Preheat Oven: Preheat your oven to 375°F (190°C).
Prepare Squirrel: Pat the squirrel pieces dry with paper towels. This helps the coating adhere and ensures better browning.
Prepare Coating:
In one shallow bowl, crack and beat the eggs with a fork until well combined.
In the other shallow bowl, combine the seasoned coating mix, flour, and any optional spices (paprika, garlic powder, black pepper, cayenne pepper, if using).
Brown the Squirrel:
In a large skillet (preferably oven-safe) over medium heat, combine the olive oil, canola oil (or vegetable oil), and butter. Heat until the butter is melted and the oil is shimmering.
Dip each piece of squirrel into the beaten egg mixture, allowing any excess to drip off.
Immediately dredge the egg-coated squirrel in the flour mixture, pressing gently to ensure it's evenly coated.
Place the coated squirrel pieces in the hot skillet, being careful not to overcrowd. Brown the meat on all sides until golden brown, about 15-20 minutes.
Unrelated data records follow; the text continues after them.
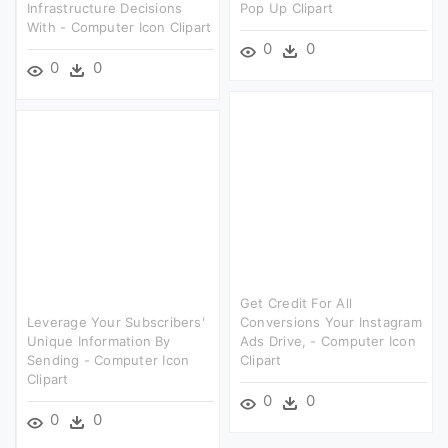
Infrastructure Decisions
Pop Up Clipart
With - Computer Icon Clipart
0
0
0
0
Get Credit For All
Leverage Your Subscribers'
Conversions Your Instagram
Unique Information By
Ads Drive, - Computer Icon
Sending - Computer Icon
Clipart
Clipart
0
0
0
0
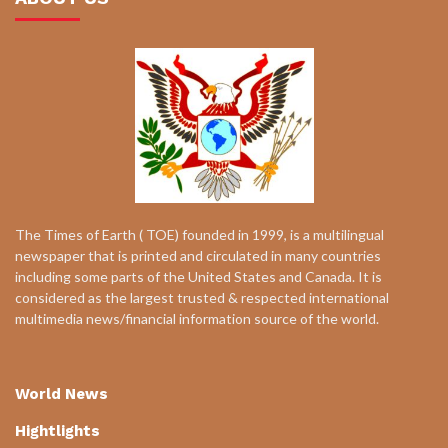
The Times of Earth ( TOE) founded in 1999, is a multilingual
newspaper that is printed and circulated in many countries
including some parts of the United States and Canada. It is
considered as the largest trusted & respected international
multimedia news/financial information source of the world.
World News
Hightlights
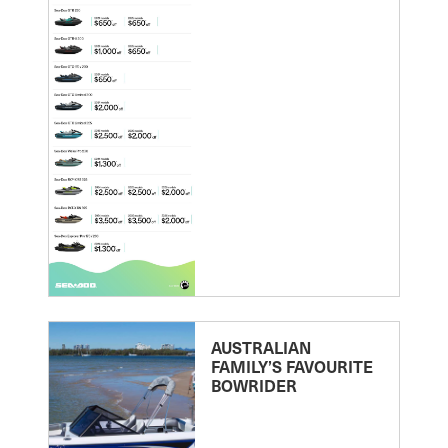
AUSTRALIAN
FAMILY’S FAVOURITE
BOWRIDER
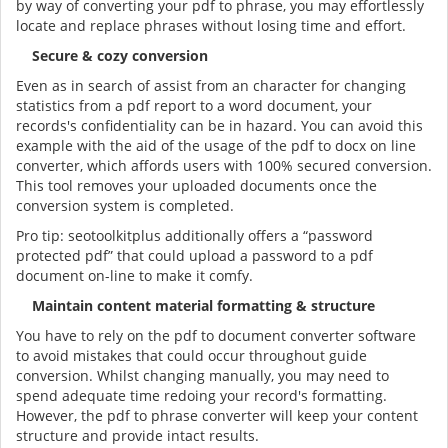
by way of converting your pdf to phrase, you may effortlessly
locate and replace phrases without losing time and effort.
Secure & cozy conversion
Even as in search of assist from an character for changing
statistics from a pdf report to a word document, your
records's confidentiality can be in hazard. You can avoid this
example with the aid of the usage of the pdf to docx on line
converter, which affords users with 100% secured conversion.
This tool removes your uploaded documents once the
conversion system is completed.
Pro tip: seotoolkitplus additionally offers a “password
protected pdf” that could upload a password to a pdf
document on-line to make it comfy.
Maintain content material formatting & structure
You have to rely on the pdf to document converter software
to avoid mistakes that could occur throughout guide
conversion. Whilst changing manually, you may need to
spend adequate time redoing your record's formatting.
However, the pdf to phrase converter will keep your content
structure and provide intact results.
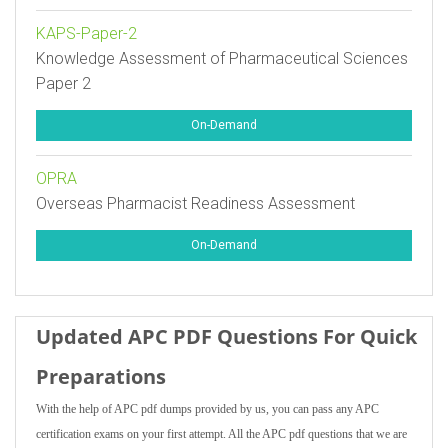
KAPS-Paper-2
Knowledge Assessment of Pharmaceutical Sciences
Paper 2
On-Demand
OPRA
Overseas Pharmacist Readiness Assessment
On-Demand
Updated APC PDF Questions For Quick
Preparations
With the help of APC pdf dumps provided by us, you can pass any APC
certification exams on your first attempt. All the APC pdf questions that we are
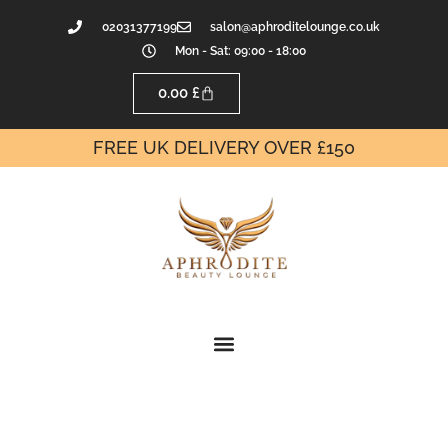
02031377199
salon@aphroditelounge.co.uk
Mon - Sat: 09:00 - 18:00
0.00
£
FREE UK DELIVERY OVER £150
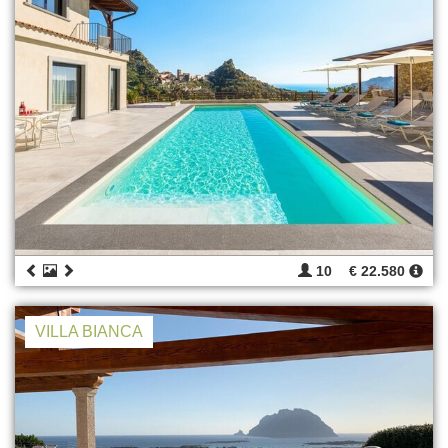
10
€ 22.580
VILLA BIANCA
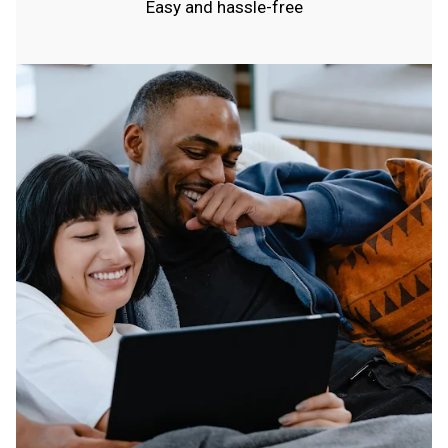
Easy and hassle-free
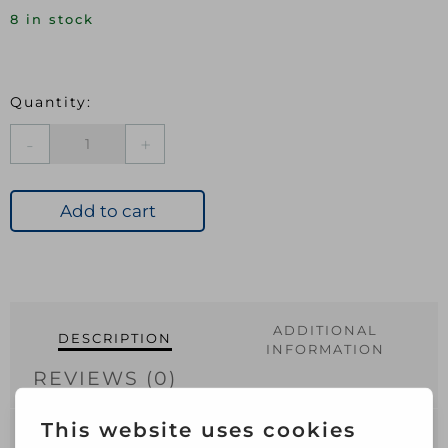
8 in stock
JEGS
PK10
0.5MM
FLAT
Add to cart
TWIN
CABLE
CLIPS
WHITE
quantity
ADDITIONAL
DESCRIPTION
INFORMATION
REVIEWS (0)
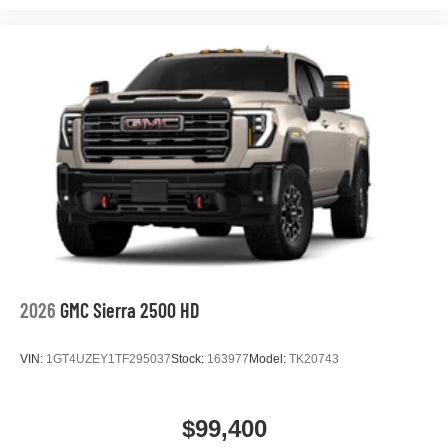
podcasts and more
Experience SiriusXM wherever you go in your
vehicle and on the SiriusXM app with
personalization features to make discovering
your perfect entertainment easier than ever
before
®
Bluetooth®
Pair your compatible mobile phone to your
1
vehicle's infotainment system
Place and receive hands-free phone calls
Store your phone's contact list in the system to
place an outgoing call quickly using the touch-
screen display or voice command system
2026
GMC Sierra 2500 HD
With streaming audio capability, you can listen to
files stored on your phone or Bluetooth® digital
VIN:
1GT4UZEY1TF295037
Stock:
163977
Model:
TK20743
media device
$99,400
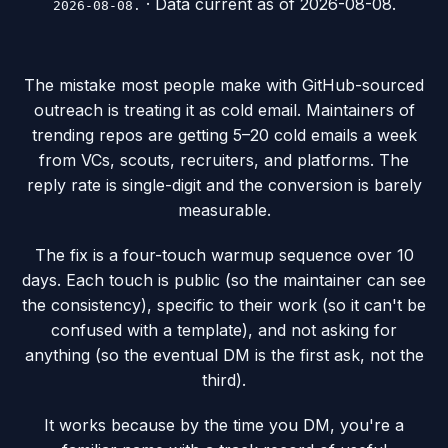
· Data current as of
2026-08-08
.
2026-08-08.
The mistake most people make with GitHub-sourced
outreach is treating it as cold email. Maintainers of
trending repos are getting 5–20 cold emails a week
from VCs, scouts, recruiters, and platforms. The
reply rate is single-digit and the conversion is barely
measurable.
The fix is a four-touch warmup sequence over 10
days. Each touch is public (so the maintainer can see
the consistency), specific to their work (so it can't be
confused with a template), and not asking for
anything (so the eventual DM is the first ask, not the
third).
It works because by the time you DM, you're a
You may need to do this in batches.
Bake the Squirrel:
Transfer the browned squirrel pieces to a 9x13 inch baking dish.
Make the Gravy:
If using an oven-safe skillet, you can deglaze it directly. If not, transfer the skillet drippings to a regular skillet on the stovetop.
Pour the chicken broth, white wine, or water into the skillet used for browning (or the skillet with drippings).
Bring to a simmer over medium heat, scraping up any browned bits (fond) from the bottom of the skillet with a wooden spoon. This adds flavor to the gravy.
Pour the liquid and any loosened browned bits evenly over the squirrel pieces in the baking dish.
Bake: Cover the baking dish with a lid or aluminum foil. Bake in the preheated oven for 1 hour, or until the squirrel meat is tender and cooked through. Check for doneness by inserting a fork into the thickest part of a piece; the meat should be easily pierced.
Serve: Remove from the oven and serve hot.